Under current Texas law, automatic knives and switchblades are broadly legal for adults, and the big line most everyday carriers care about is blade length, especially around 5.5 inches. This OTF knife sits at about 3.25 inches, so it fits comfortably inside that common limit for typical public carry. Certain places and situations still have their own restrictions, and laws can change, so a responsible owner will check the latest Texas statutes and any local rules. But from a design standpoint, this one was built with Texas-style everyday legality and practicality in mind.

Is this more of a showpiece, or can it handle real use?

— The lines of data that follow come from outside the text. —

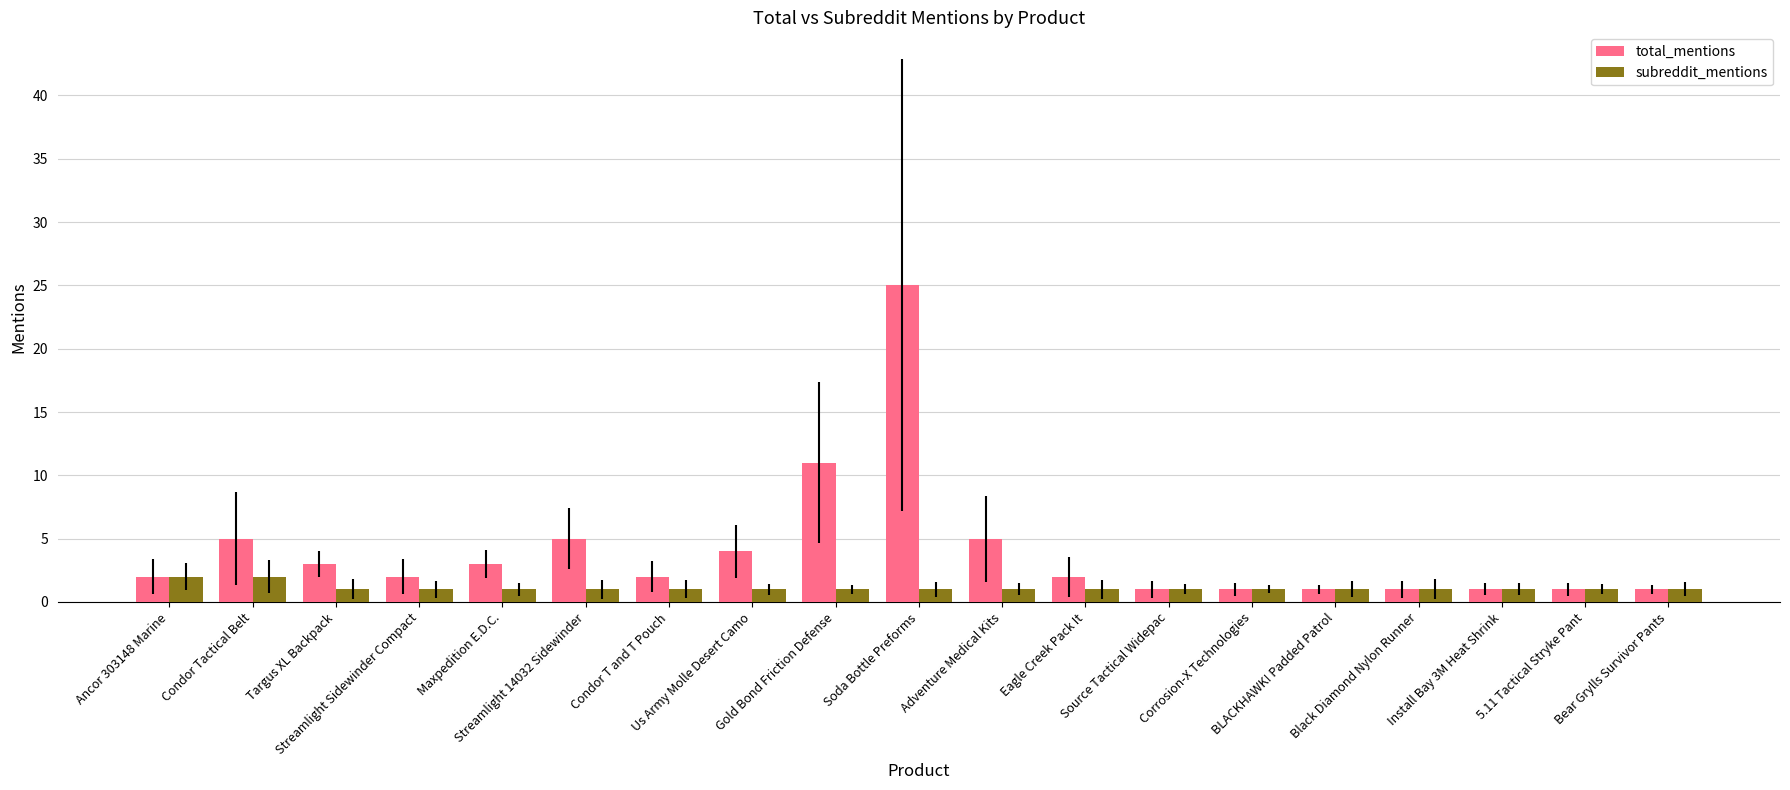

What are all the series names shown in the legend?

total_mentions, subreddit_mentions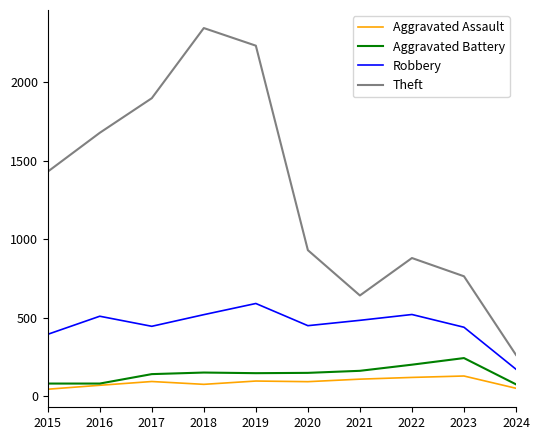

Count the number of categories in the chart.

10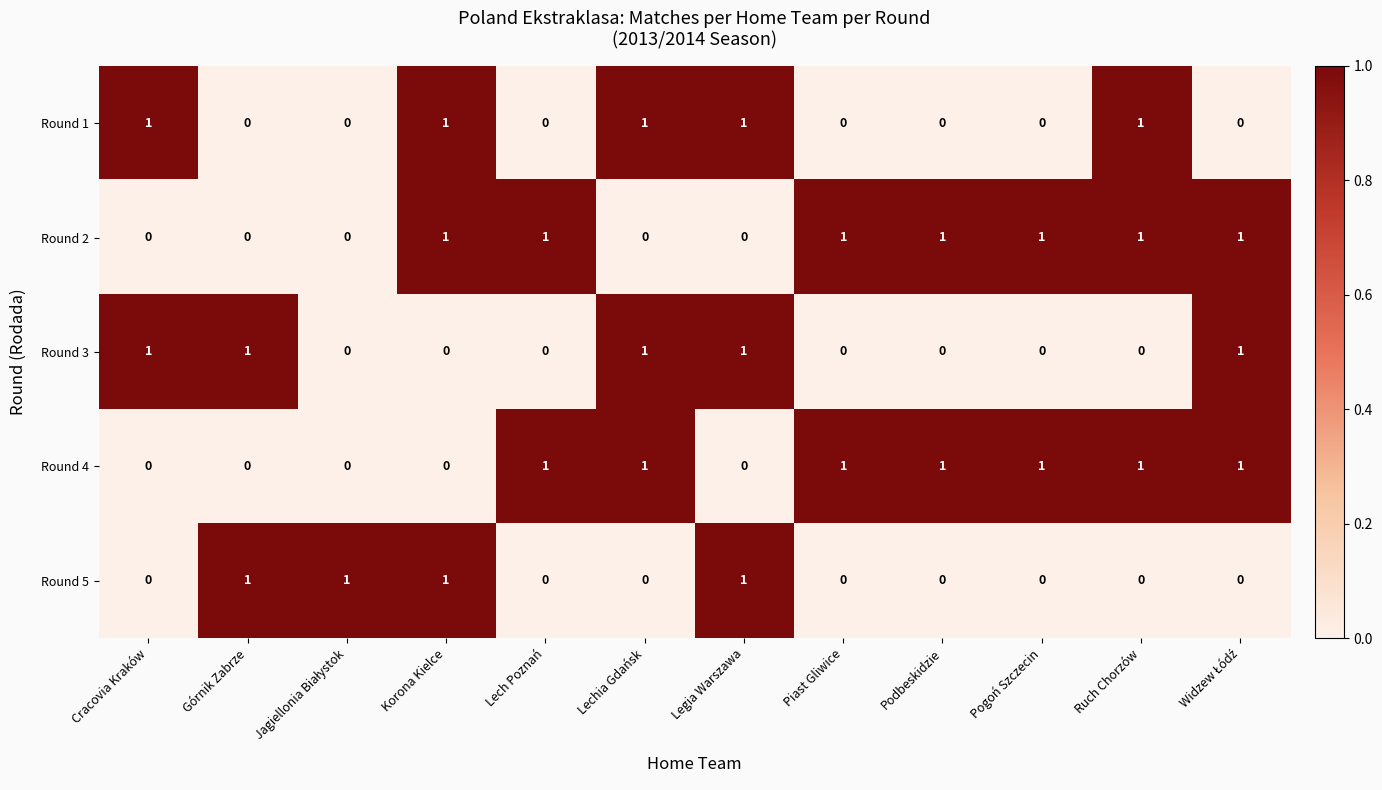

How many Round 2 values are between 0 and 1?

12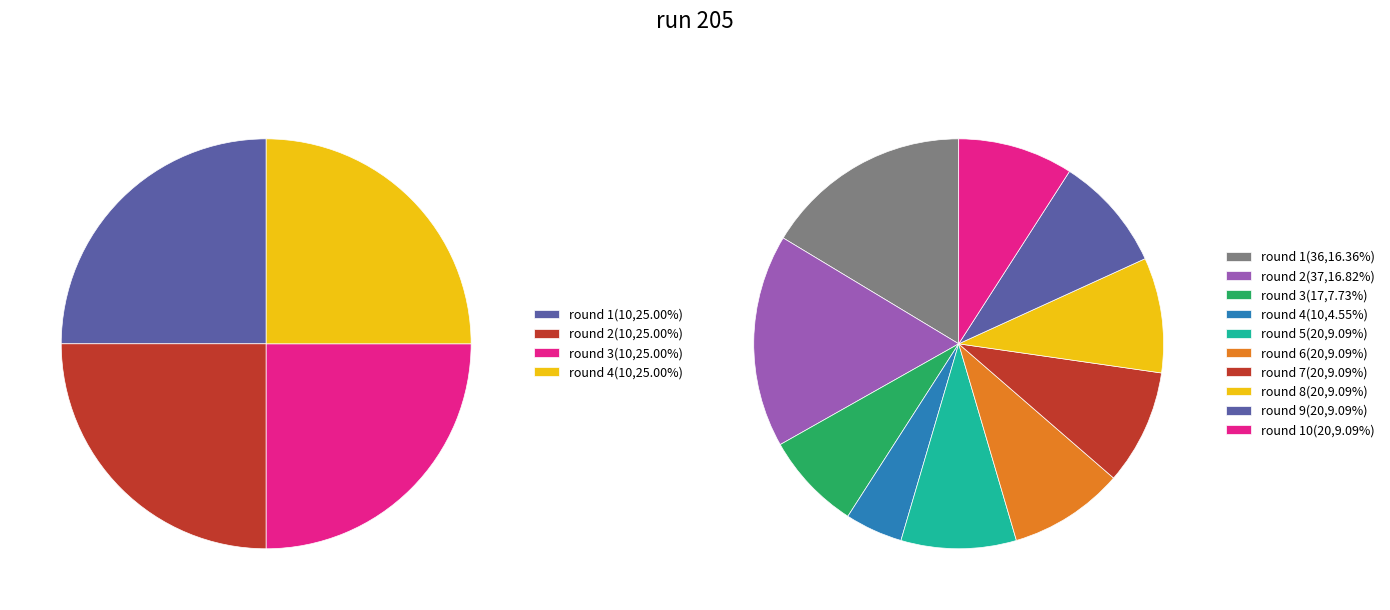

Which slice is the largest?

round 2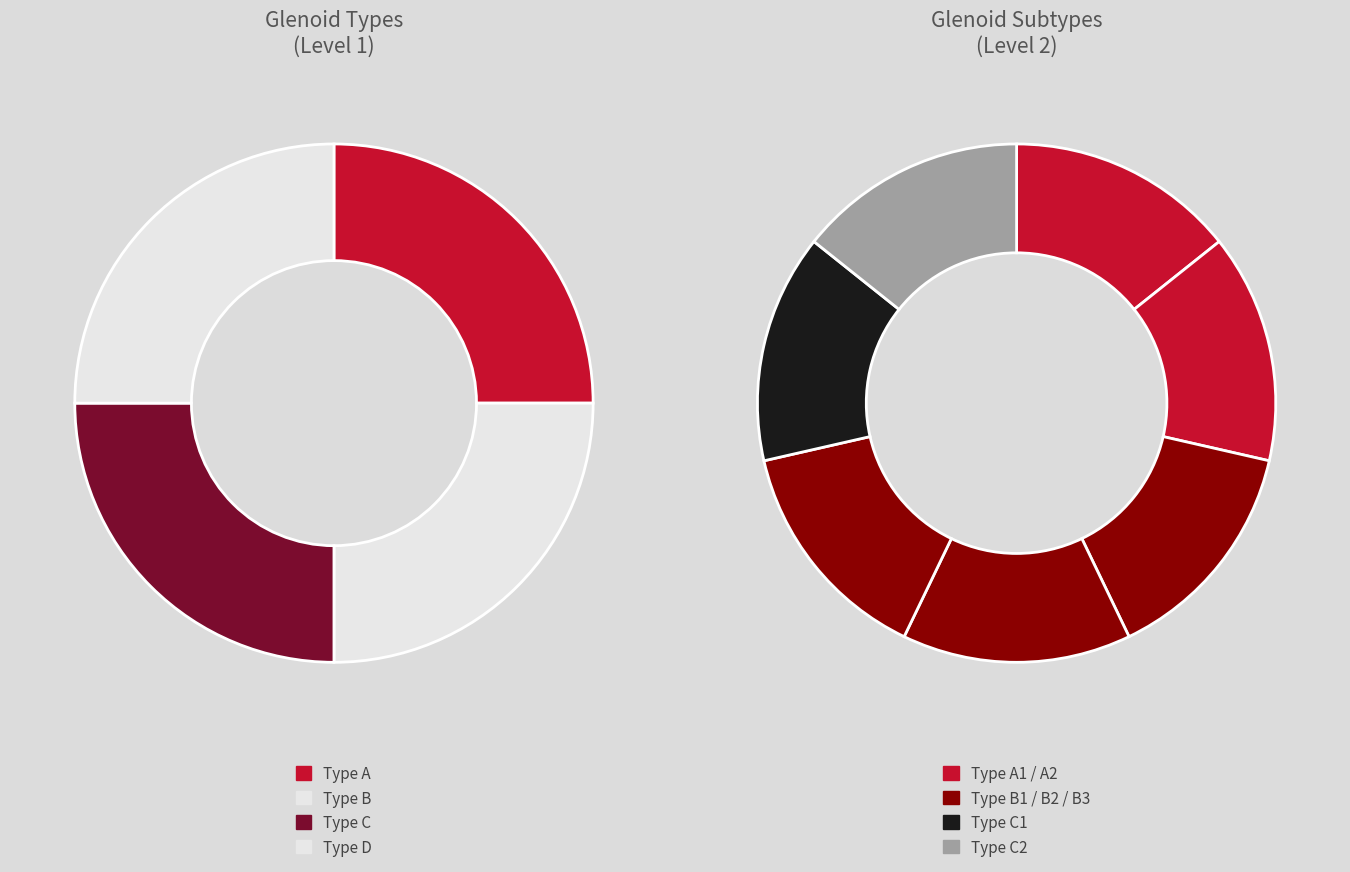

How many segments does this pie chart have?

11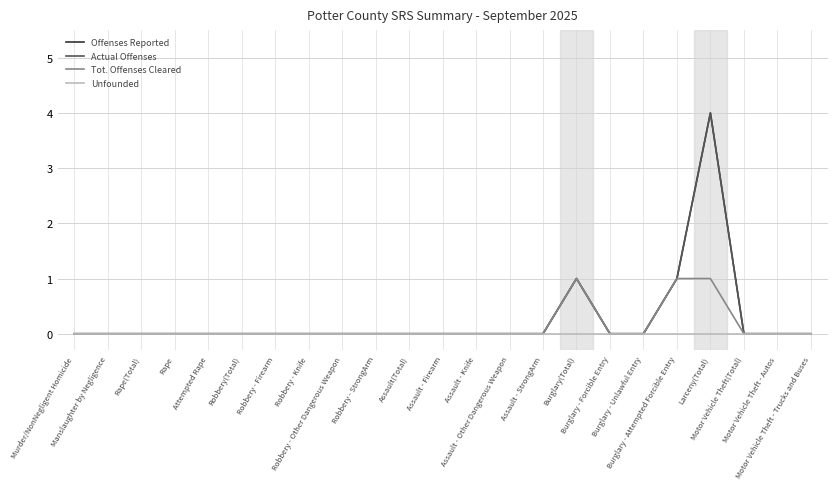

List the series in order of their peak value, lowest first.

Unfounded, Tot. Offenses Cleared, Offenses Reported, Actual Offenses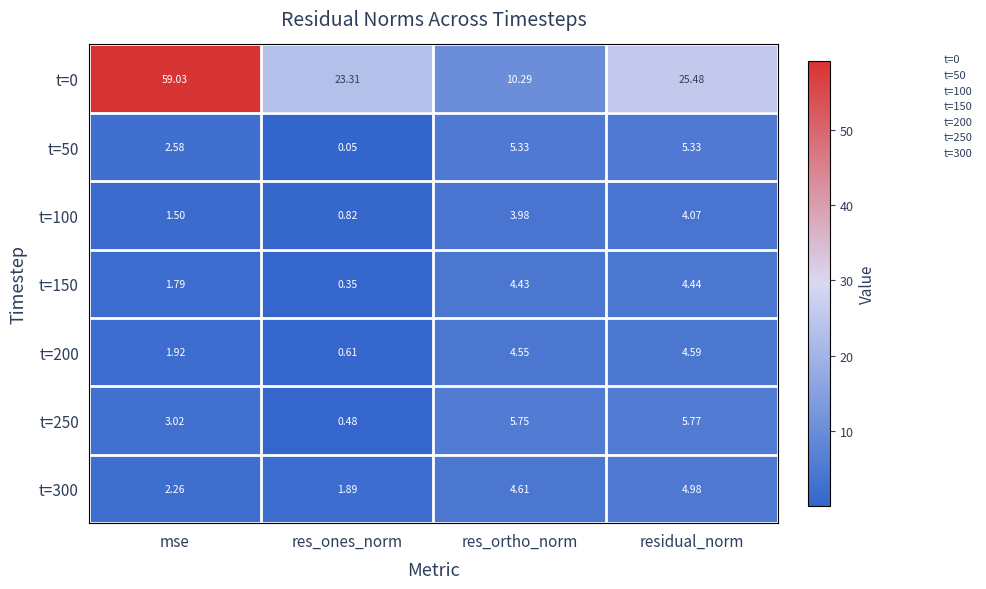

How many categories are shown in the chart?

4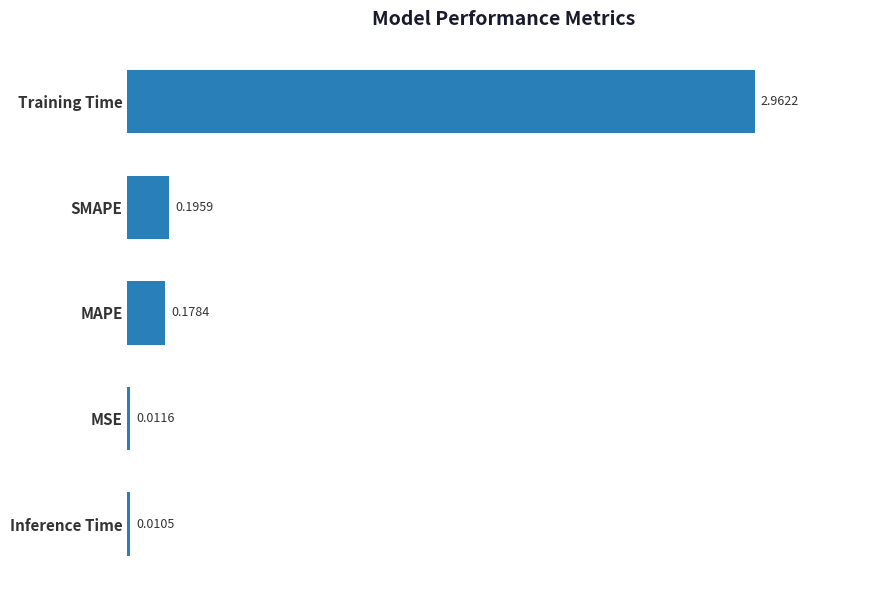

What is the sum of all values?

3.4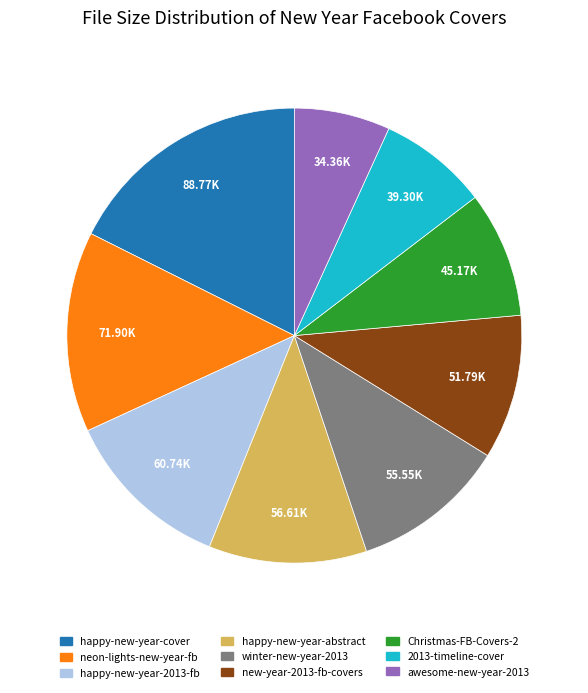

Does any single category account for the majority?

No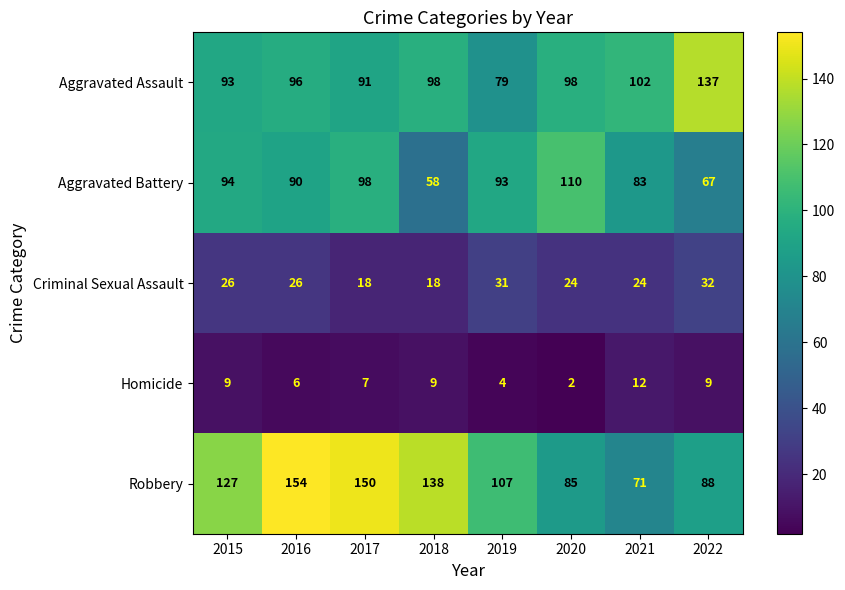

What is the difference between the highest and lowest values at 2021?

90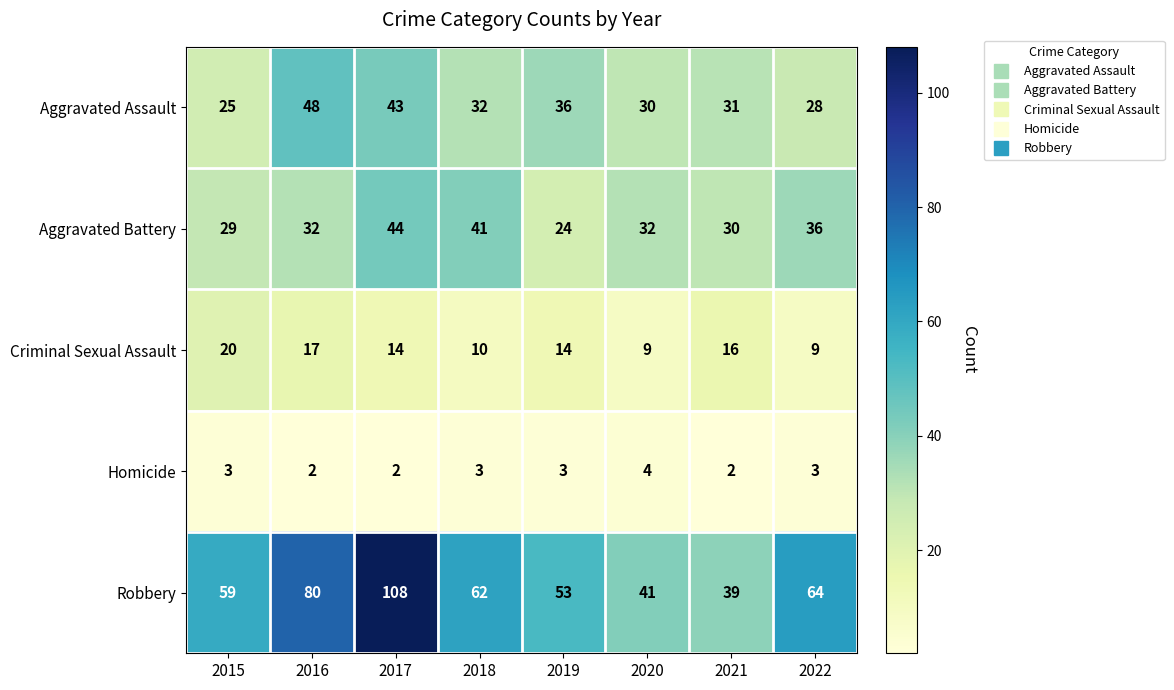

At which category does the chart reach its peak across all series?

2017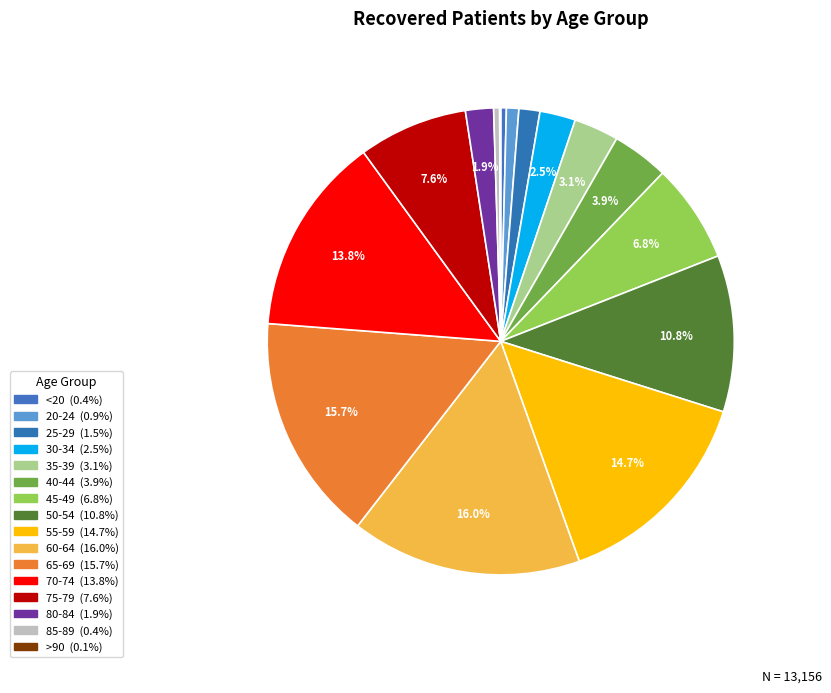

Count the number of slices in the pie.

16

The rainbow Damascus etch gives it showpiece flair, but the mechanics are straight-up working OTF. Steel blade, double-action automatic mechanism, non-slip grip panels, pocket clip, and a glass breaker all point toward real-world service. For many Texas buyers, it lands in that sweet spot: strong enough for light to medium everyday cutting, handsome enough to anchor an OTF section in a collection, and distinctive enough that you won’t confuse it with the dozen other black tactical autos already in your rotation.

For a Texas knife collector who knows the difference between a side-opening switchblade, a basic automatic knife, and a true double-action OTF knife, the Prism Surge Rainbow Damascus isn’t background noise. It’s the colorful accent that still plays in tune with the rest of the drawer. It carries light, hits hard, and makes its point without needing a long introduction—just a thumb on the switch and that rainbow blade sliding into place. That’s the kind of piece a Texas buyer doesn’t just own; they reach for it when they want to show they actually understand what’s riding in their pocket.